Estejamos claros numa coisa: ninguém, e é preciso sublinhar
isto, ninguém mesmo, em pleno gozo de uma saúde mental
clinicamente comprovada irá alguma vez se pronunciar
contra o difícil e reconhecido trabalho que a nossa polícia
tem realizado no combate ao crime violento que vezes amiúde tem tomado conta dos nossos principais centros urbanos, com particular incidência para os bairros periféricos das cidades de Maputo e Matola.

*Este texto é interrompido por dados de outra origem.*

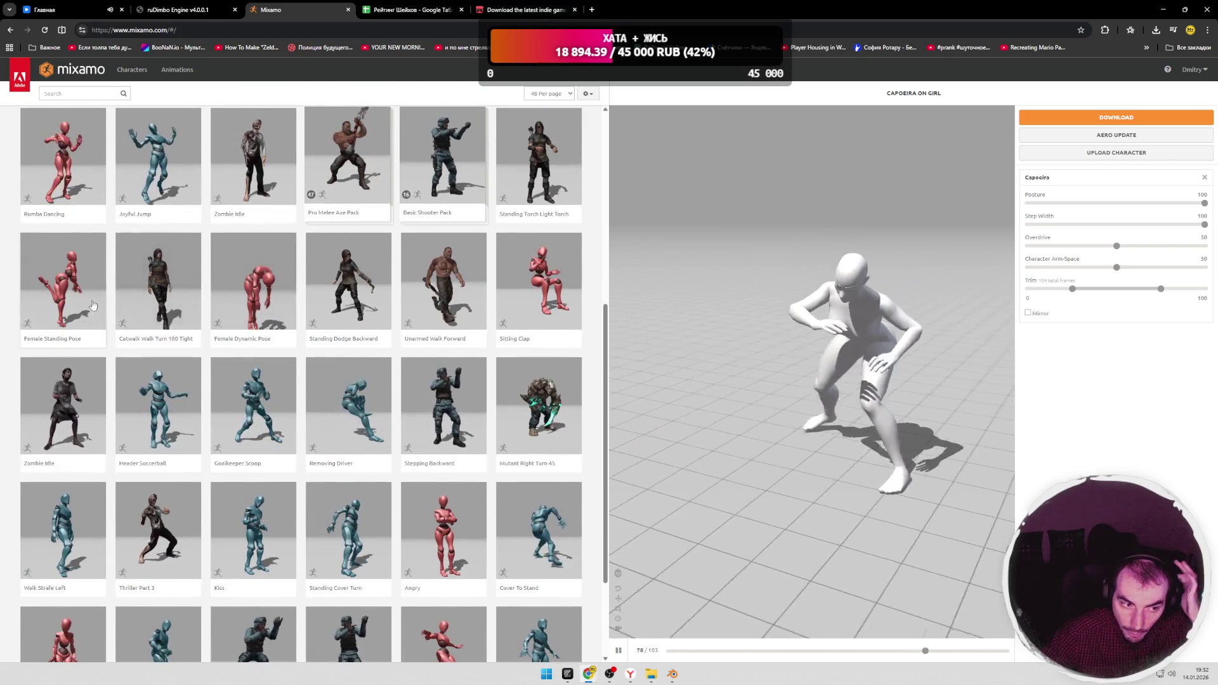
Step: Preview the Female Standing Pose on the character and move to page 2 of animations
{"action": "left_click", "coordinate": [63, 280]}
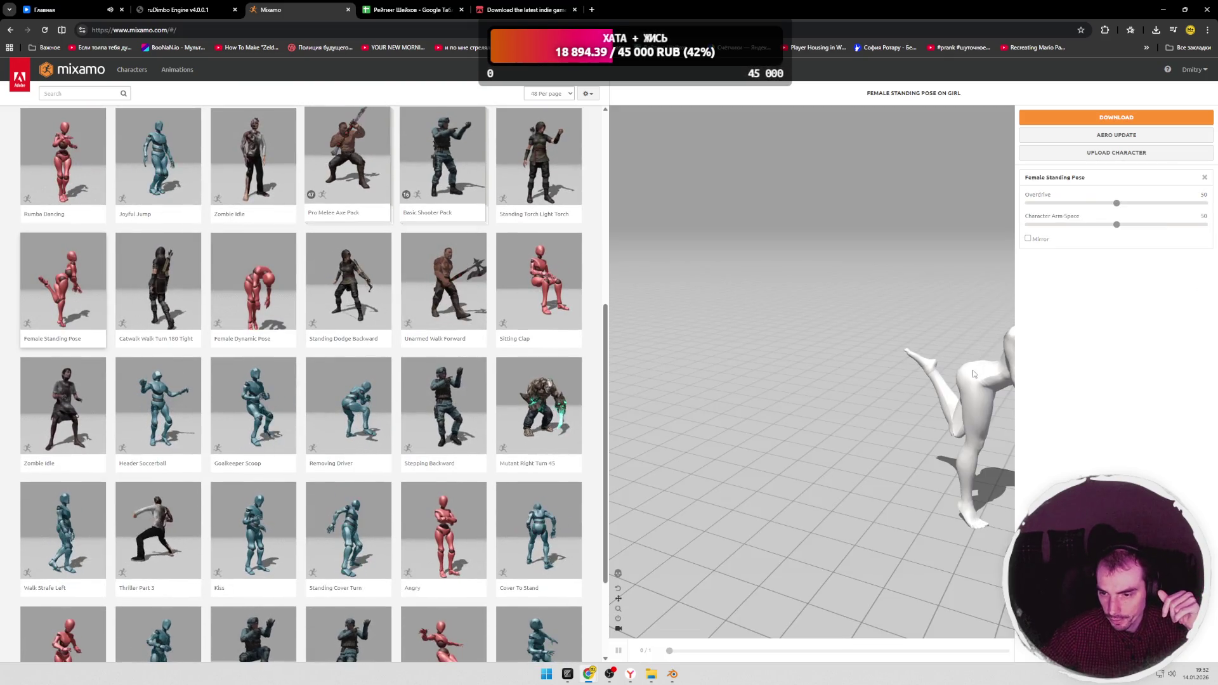
{"action": "middle_click_drag", "start_coordinate": [975, 372], "coordinate": [804, 365]}
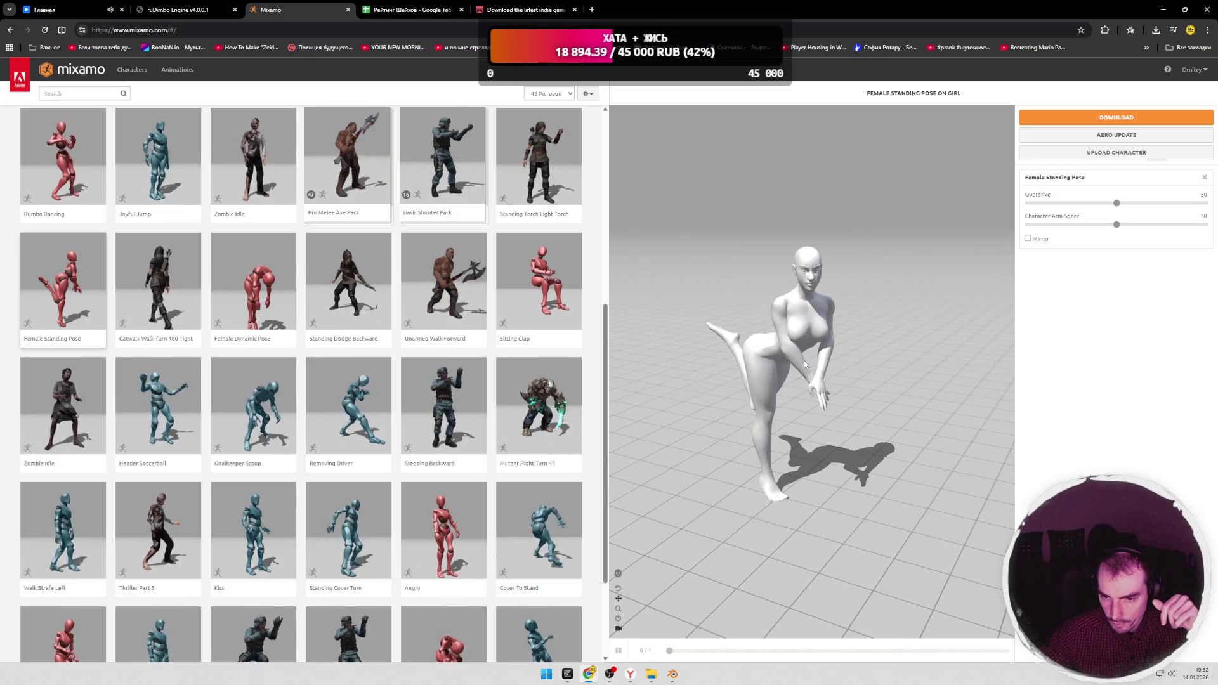
{"action": "scroll", "coordinate": [362, 376], "scroll_direction": "down", "scroll_amount": 4}
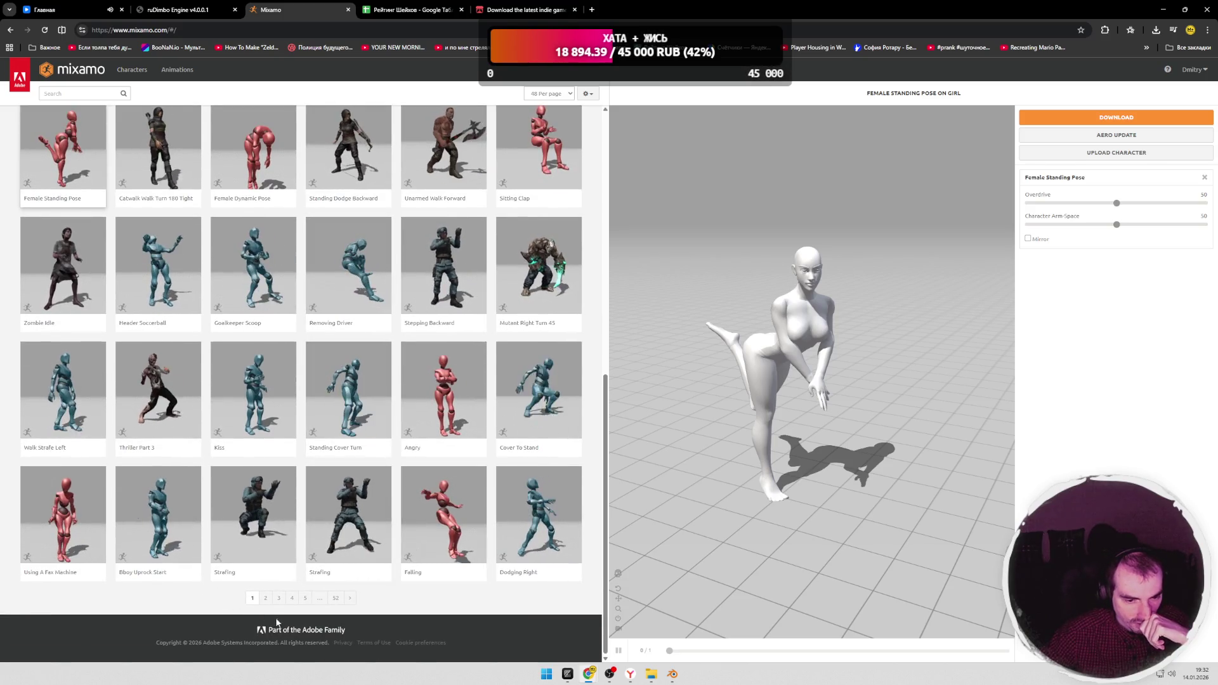
{"action": "left_click", "coordinate": [266, 598]}
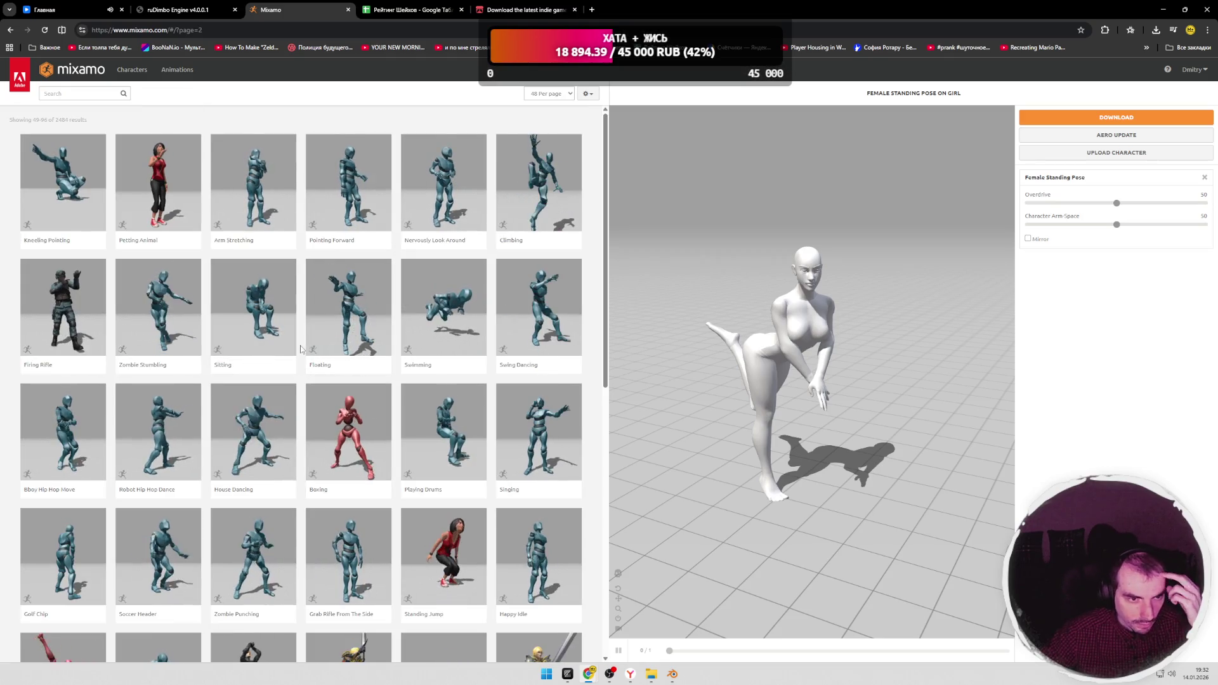
{"action": "scroll", "coordinate": [301, 349], "scroll_direction": "down", "scroll_amount": 2}
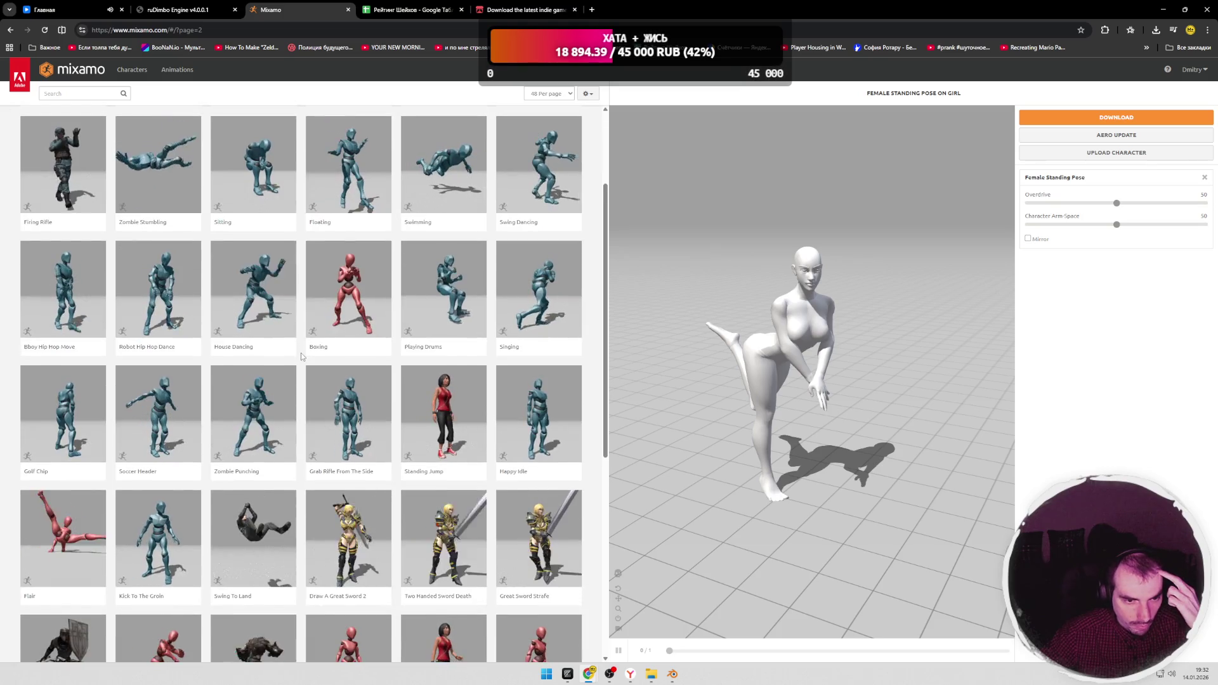
{"action": "scroll", "coordinate": [299, 379], "scroll_direction": "down", "scroll_amount": 2}
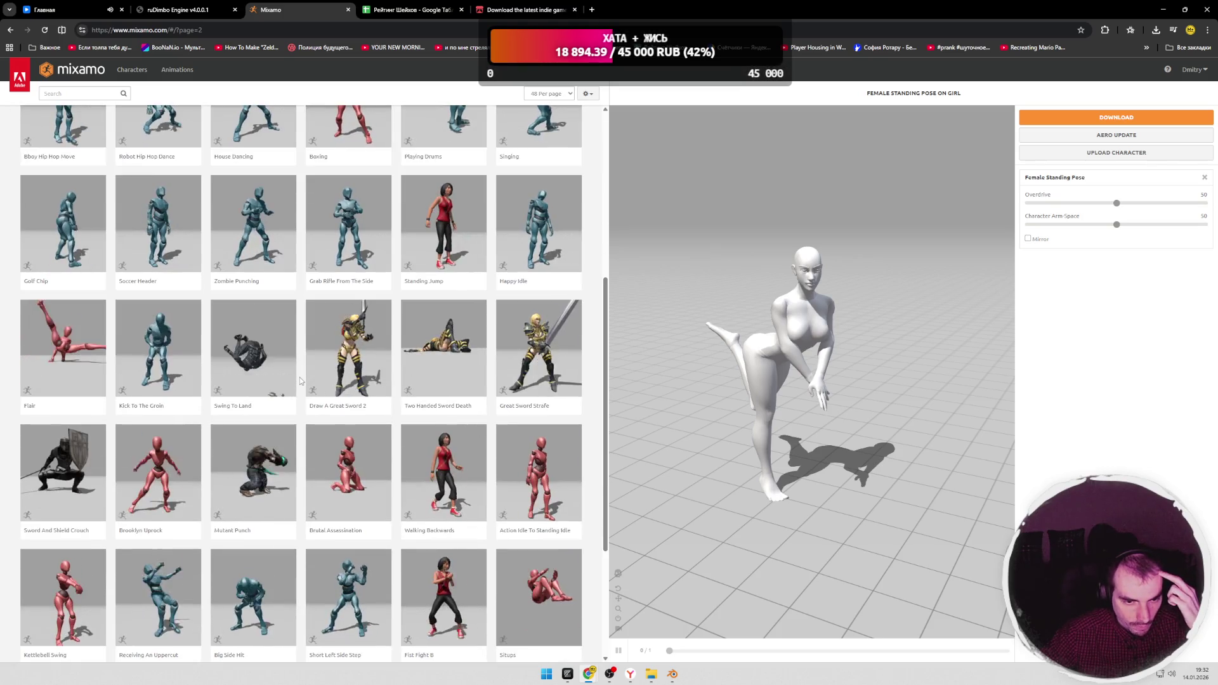
{"action": "scroll", "coordinate": [300, 378], "scroll_direction": "down", "scroll_amount": 2}
{"action": "scroll", "coordinate": [300, 378], "scroll_direction": "down", "scroll_amount": 3}
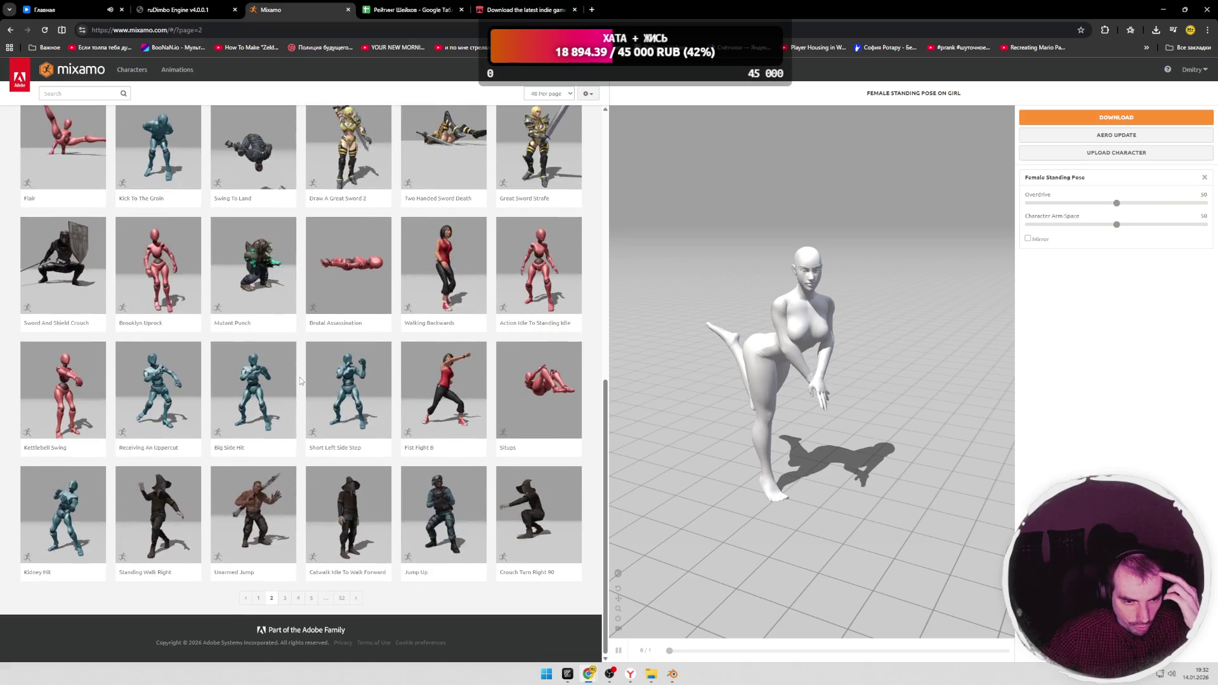
{"action": "scroll", "coordinate": [286, 498], "scroll_direction": "up", "scroll_amount": 4}
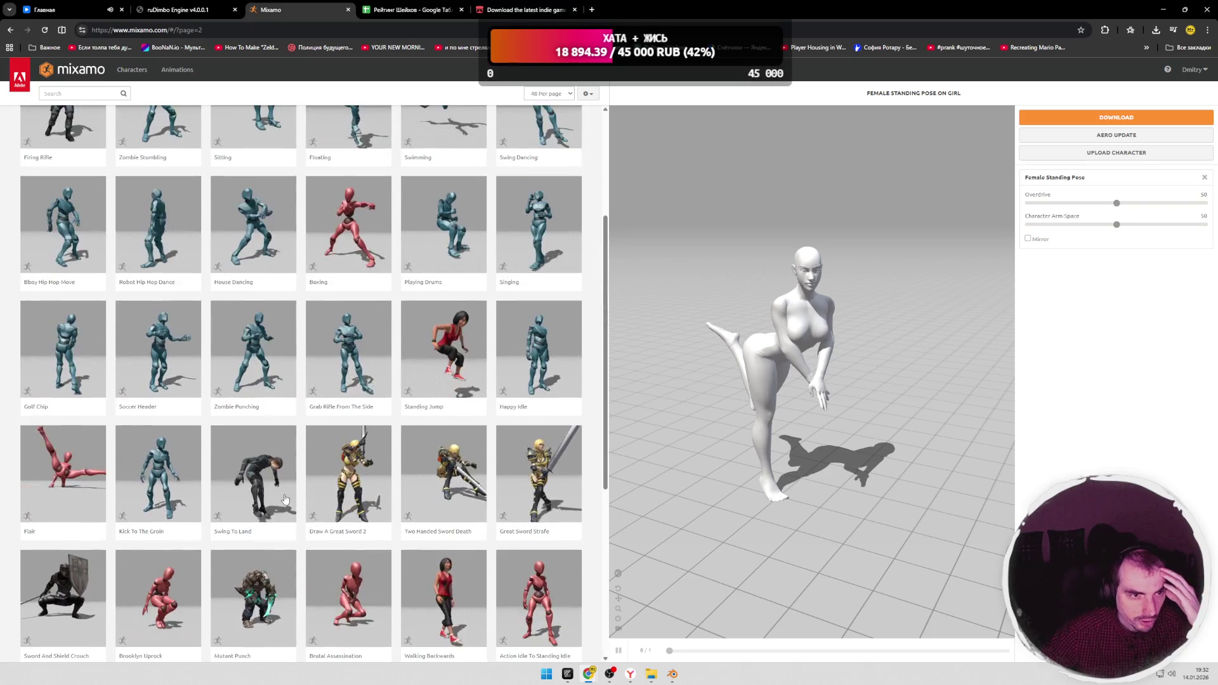
Step: Glance at the genre filter, then advance through page 3 to page 4 of the catalogue
{"action": "left_click", "coordinate": [76, 92]}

Estes bairros são os que acolhem a maioria dos que se consideram habitantes destas cidades, criando ainda uma intensa interacção entre os seus centros mais urbanos (o chamado cimento) e os meios rurais e semi-rurais que as circundam.
São estes bairros que fornecem a mão-de-obra que faz funcionar as duas cidades e oferece conforto às elites nelas residentes. Há quem trate toda esta massa de gente com o pior desprezo, mas basta fechar todas as entradas à cidade de Maputo ou da Matola por apenas um dia para tirar teimas.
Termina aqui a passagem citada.